[Texto extraído]:
Julie Lythcott-Haims |
Entrevista com Julie Lythcott-Haims
Stephanie Sachs Feder
A ex-reitora de Stanford diz que o overparenting, a obsessão dos pais de guiar e proteger seus filhos,
criou uma geração de “adultos-crianças” despreparados para o mundo
No
início dos anos 2000, então reitora da Universidade de Stanford [Estados
Unidos], Julie Lythcott-Haims
começou a notar algo curioso no comportamento de seus alunos. Estudantes de 20
e poucos anos, que em breve estariam formados e trabalhando nas melhores
empresas, compareciam à sua sala invariavelmente acompanhados do pai ou da mãe.
E, quando ela lhes perguntava o que queriam de seu futuro, olhavam para os pais
em busca de uma resposta.
Foi
a partir dessa experiência – e da sua própria , como mãe – que ela passou a
estudar o overparenting, expressão americana para o hábito de proteger excessivamente os filhos. O fenômeno surgiu
quando a geração do pós-guerra, tratada com rigidez pelos pais, mas
influenciada pela contracultura dos anos 60 de 70, decidiu criar suas crianças
de forma diferente – menos rigor e mais amor, menos cobranças e mais
compreensão.
Os
exageros na aplicação da fórmula, argumenta ela, ajudaram a produzir uma
geração de adultos incapazes de decidir
por conta própria e com dificuldades de
se adequar ao mercado de trabalho.
Julie
Lythcott-Haims deu a seguinte entrevista a VEJA, por telefone.
A
senhora afirma que esta é a primeira geração de “adultos-crianças” da história.
Como eles são?
Julie Lythcott-Haims: Trata-se de pessoas que não
se sentem capazes de tomar as próprias decisões nem de lidar com contratempos e
decepções. Ao primeiro sinal de problemas, pegam o telefone ou teclam para os
pais para pedir orientação. Ora, um adulto é, por definição, alguém capaz de
refletir e descobrir como lidar com determinada situação.
Mas
adultos também pedem orientações e conselhos. A diferença é a frequência com
que os adultos-crianças fazem isso?
Julie: A diferença é que fazem isso
ao primeiro sinal de que algo não deu certo. A atitude de um adulto é refletir
sobre uma questão, chegar a algum diagnóstico e aí, talvez, entrar em contato
com alguém em quem confie e dizer: “Estou com dificuldade para resolver essa
situação. O que você acha?”. Dessa forma o pensamento e a estratégia do
indivíduo passam a ser parte de algo que ele elaborou. Essencialmente, um
adulto coloca questões a si mesmo antes de colocá-las a seus pais.
Como
pensam esses “adultos-crianças”?
Julie: Eles têm pouco confiança em
si mesmos. “Sou incapaz de fazer isso sozinho” é o pensamento recorrente –
afinal, durante toda a vida, alguém sempre fez tudo por eles. Na psicologia,
isso se chama “desamparo aprendido”,
algo que vem da falta de conexão entre
esforço e resultado. Nesses meus treze anos como orientadora em Stanford,
vi muitos alunos que padecem desse mal – a ponto de não saberem sequer pedir
orientações na rua.

[Enunciado 1]:
Organize em lista numerada os registros que vão da linha que contém “To the nearest” até o fim dos registros, ambas as extremidades incluídas, sem as linhas em branco. Deixe as imagens fora da resposta.

[Dados fornecidos]:

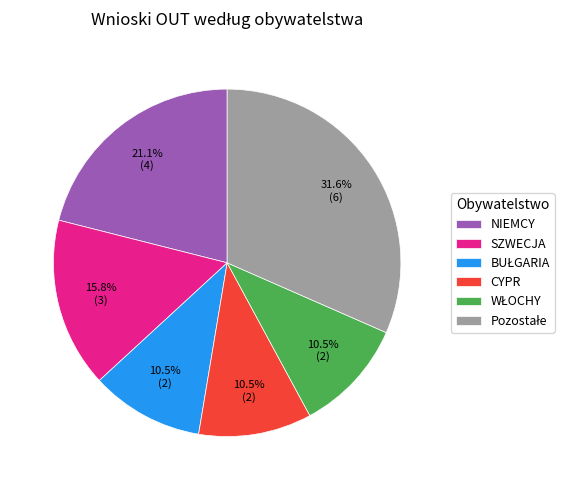

Is CYPR the majority of the pie?

No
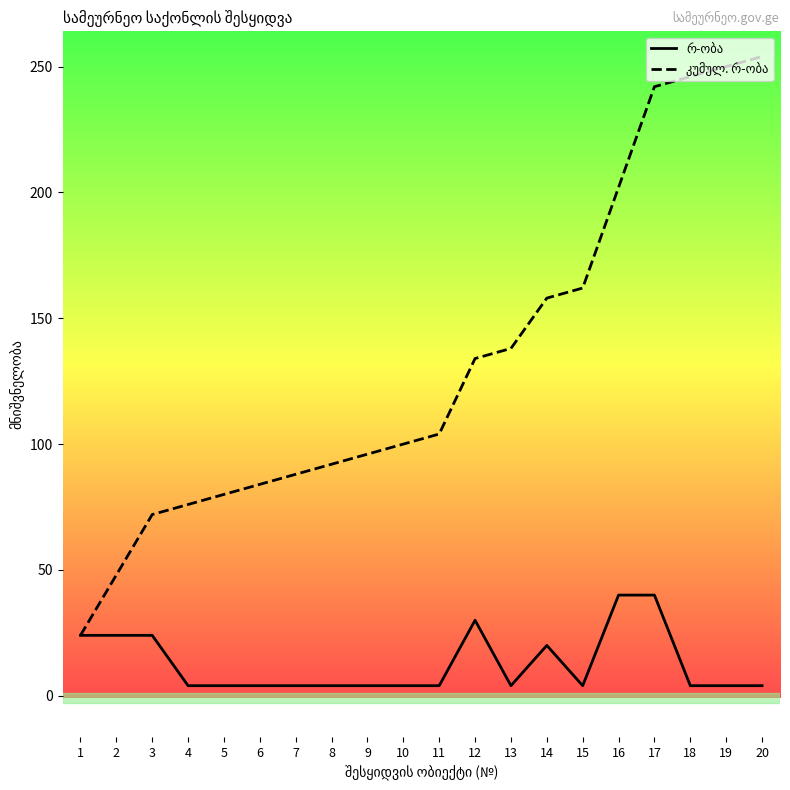

At which category is the sum across all series the highest?

17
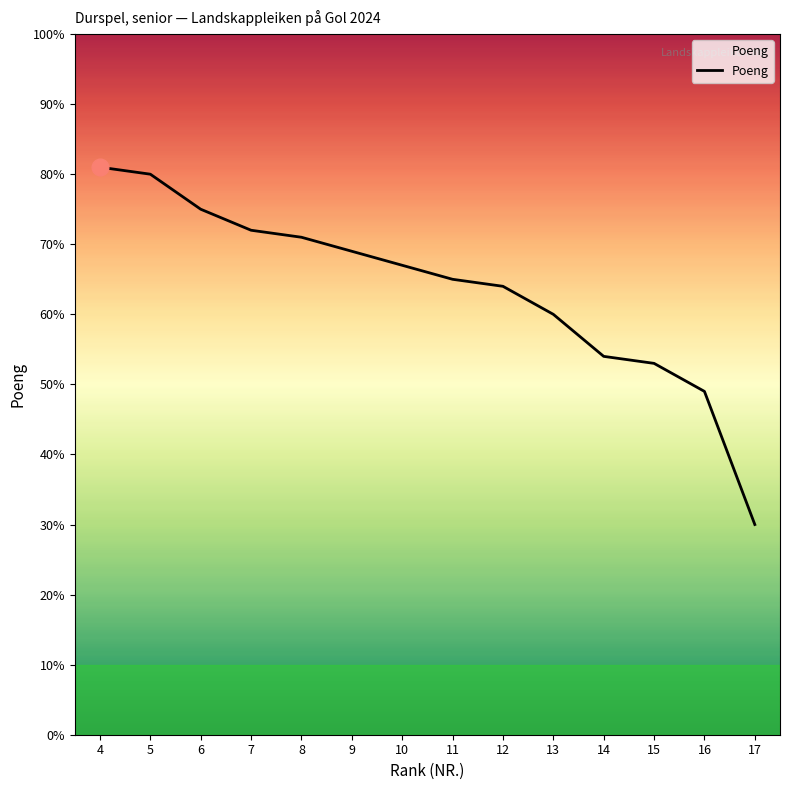

How many lines are shown in the chart?

1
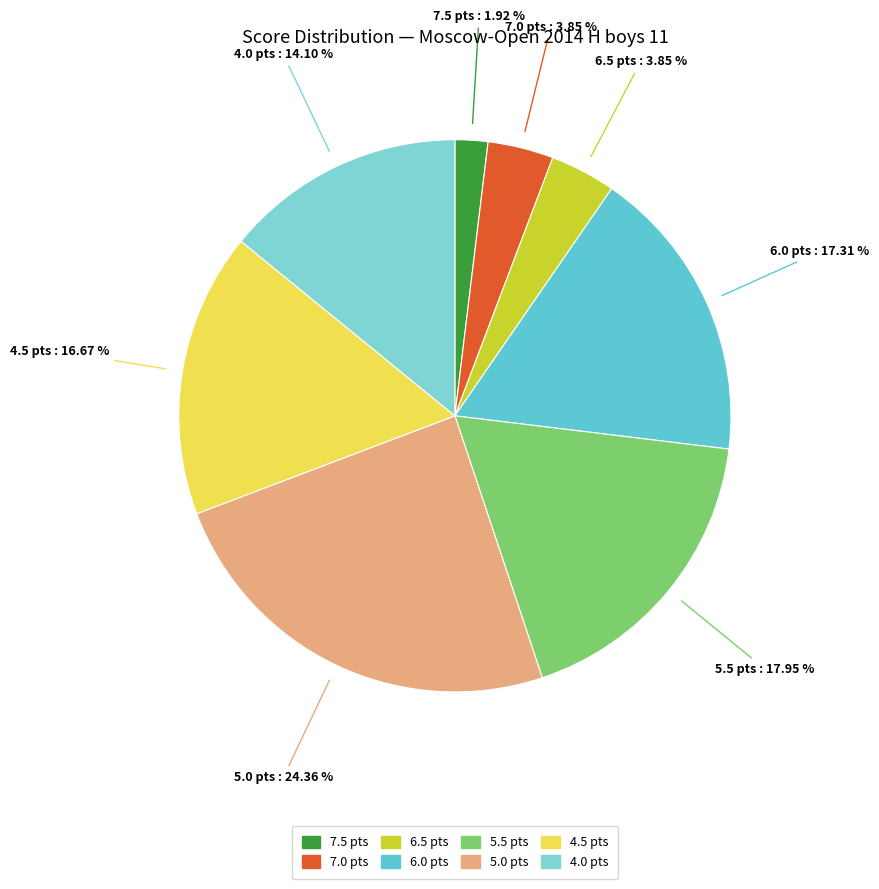

To the nearest percent, what percentage of the pie is 7.5?

2%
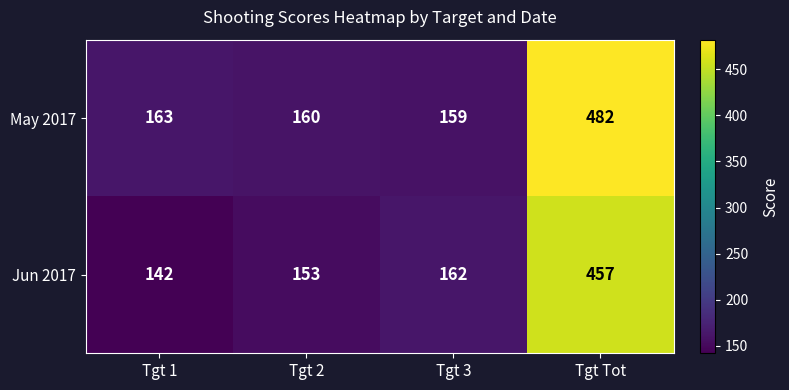

Which series has the largest range (max minus min)?

May 2017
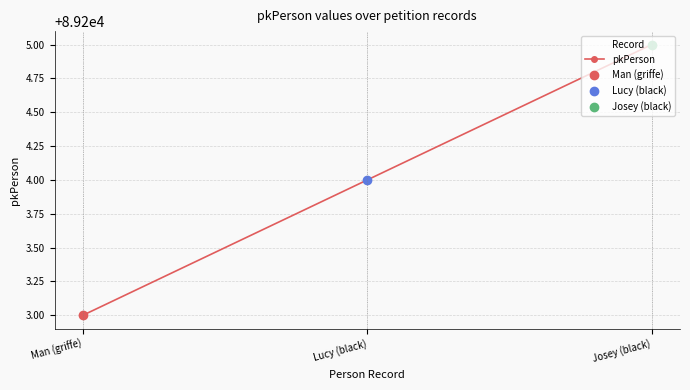

What is the label of the 1st point from the right?

Josey (black)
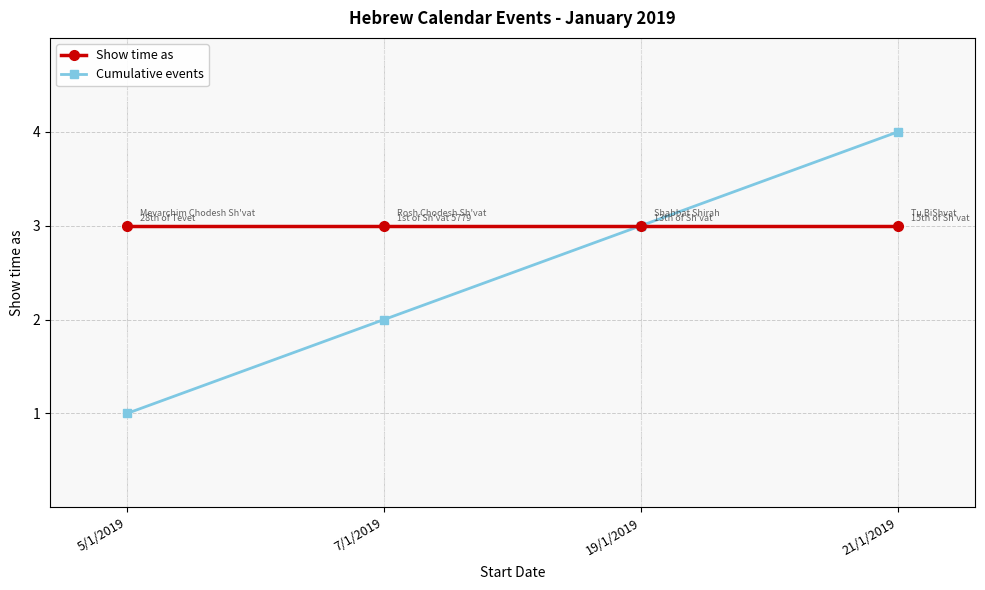

Is the value of Cumulative events at 5/1/2019 greater than the value of Show time as at 7/1/2019?

No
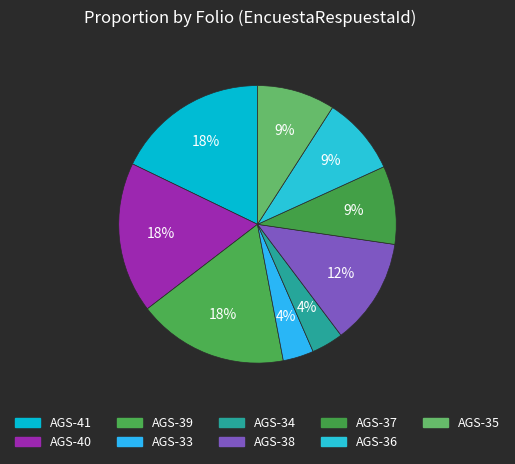

Approximately how many times larger is the value at AGS-40 compared to AGS-34?

4.7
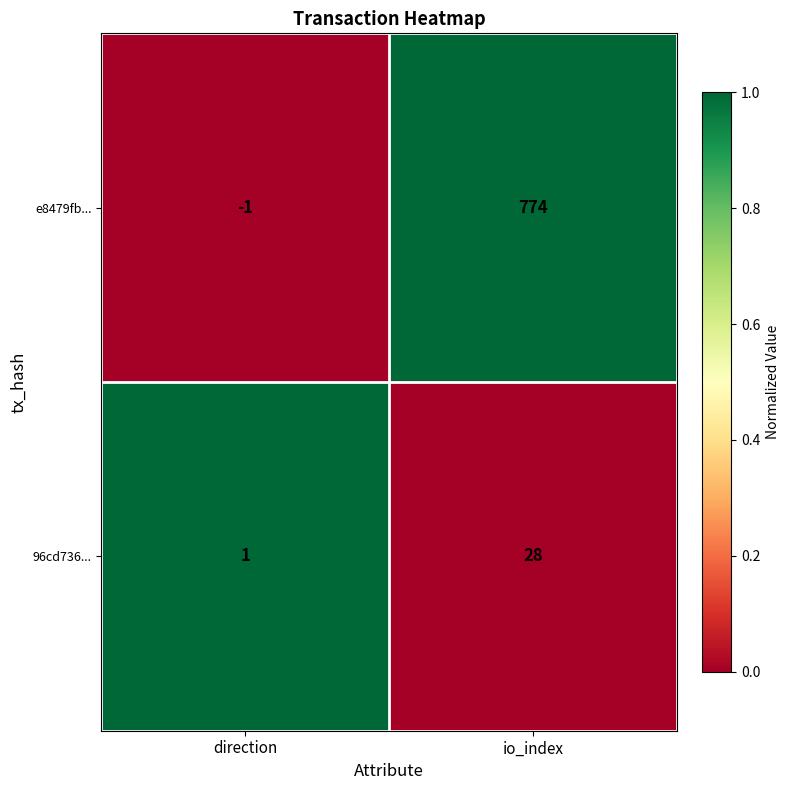

What is the difference between the maximum and minimum values in the 96cd736... series?

27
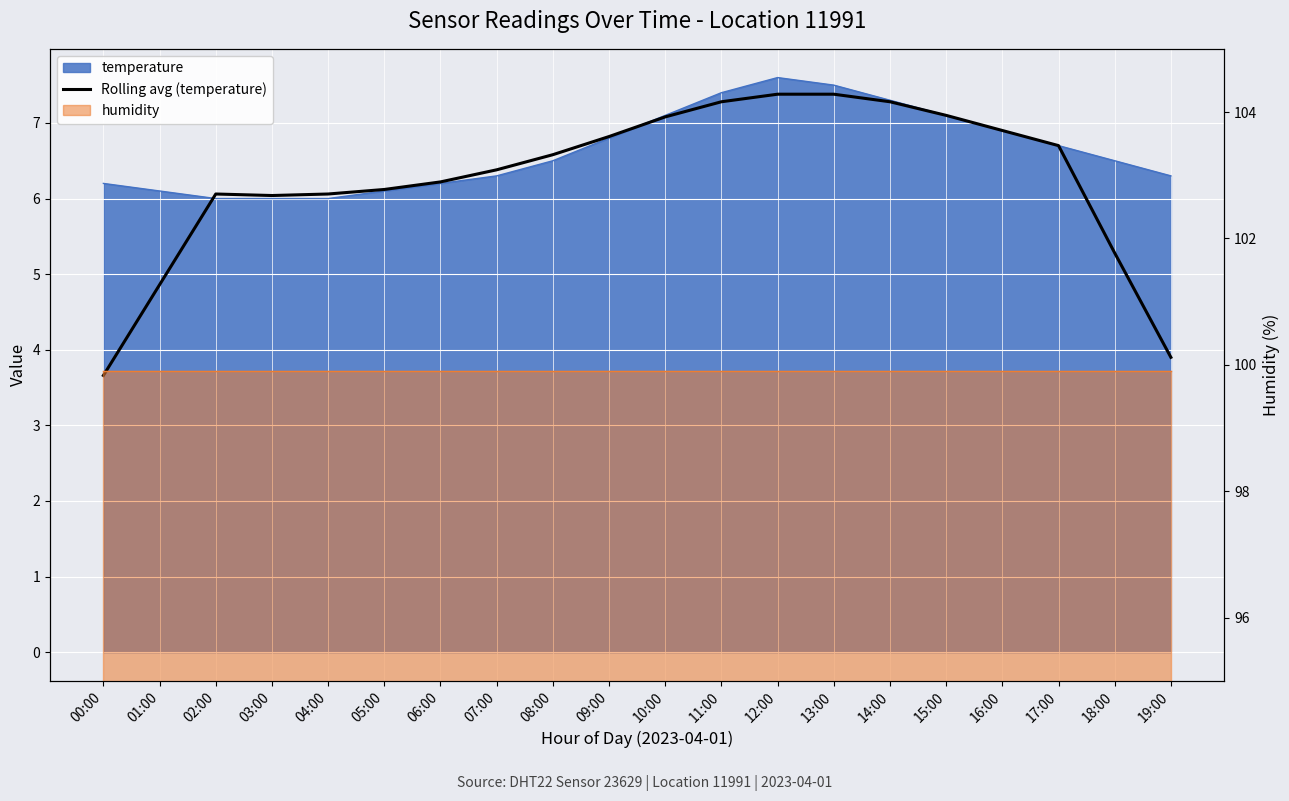

The chart shows a value of 10.1 at 16:00. True or false?

False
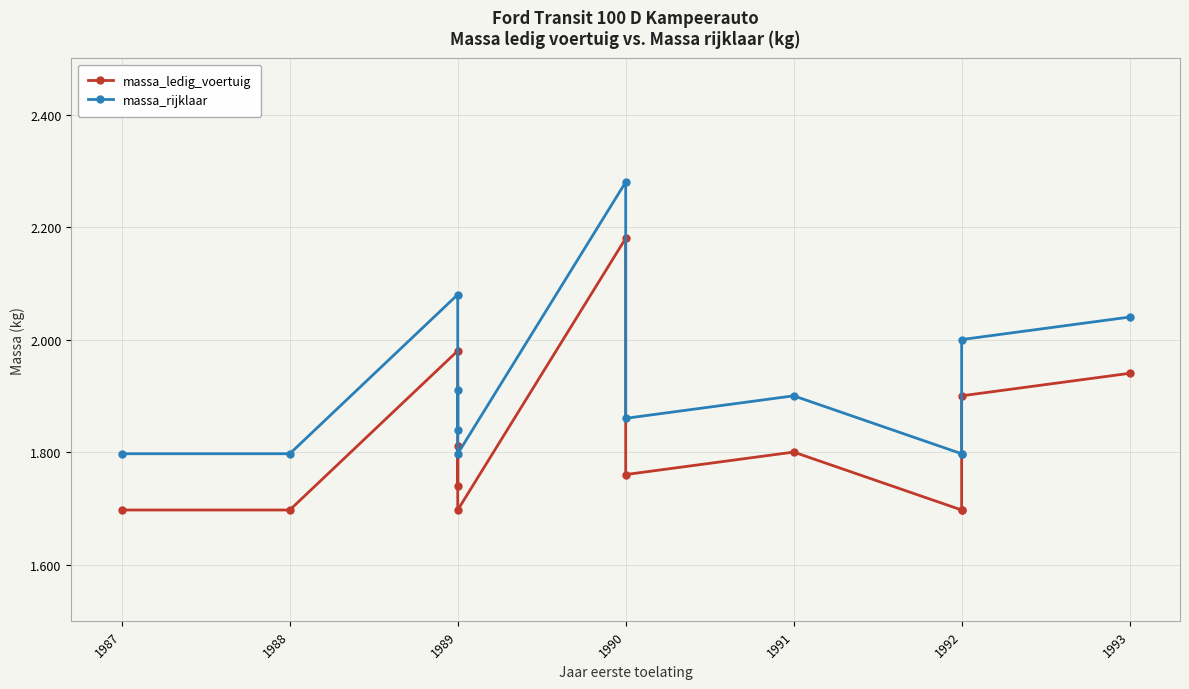

How many interior local valleys does the massa_rijklaar series have?

3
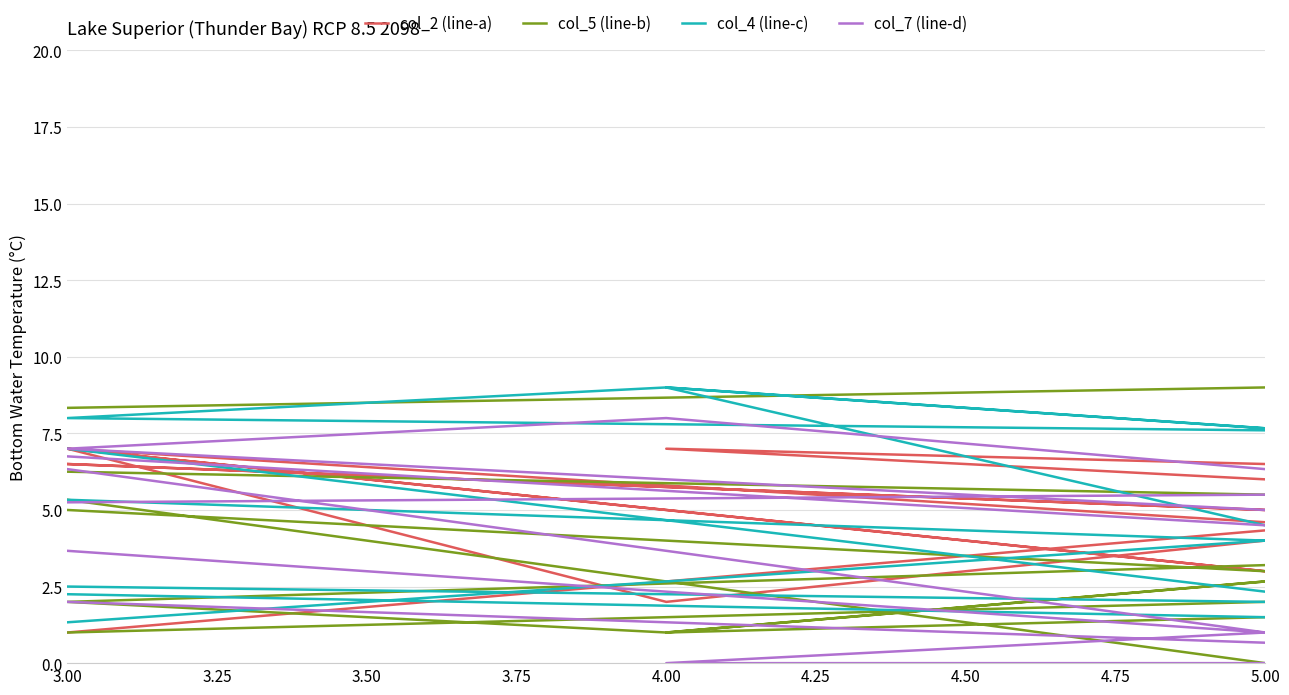

Which series has the largest total across all categories?

col_2 (line-a)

[Enunciado 2]:
Segundo a entrevista, por quantos anos Julie Lythcott-Haims atuou como orientadora em Stanford?

[Resposta do exercício 1]:
1. To the nearest percent, what percentage of the pie is 7.5?
2. 2%
3. Which series has the largest range (max minus min)?
4. May 2017
5. What is the label of the 1st point from the right?
6. Josey (black)
7. Is the value of Cumulative events at 5/1/2019 greater than the value of Show time as at 7/1/2019?
8. No
9. Approximately how many times larger is the value at AGS-40 compared to AGS-34?
10. 4.7
11. What is the difference between the maximum and minimum values in the 96cd736... series?
12. 27
13. The chart shows a value of 10.1 at 16:00. True or false?
14. False
15. How many interior local valleys does the massa_rijklaar series have?
16. 3
17. Which series has the largest total across all categories?
18. col_2 (line-a)

[Resposta do exercício 2]:
Treze anos.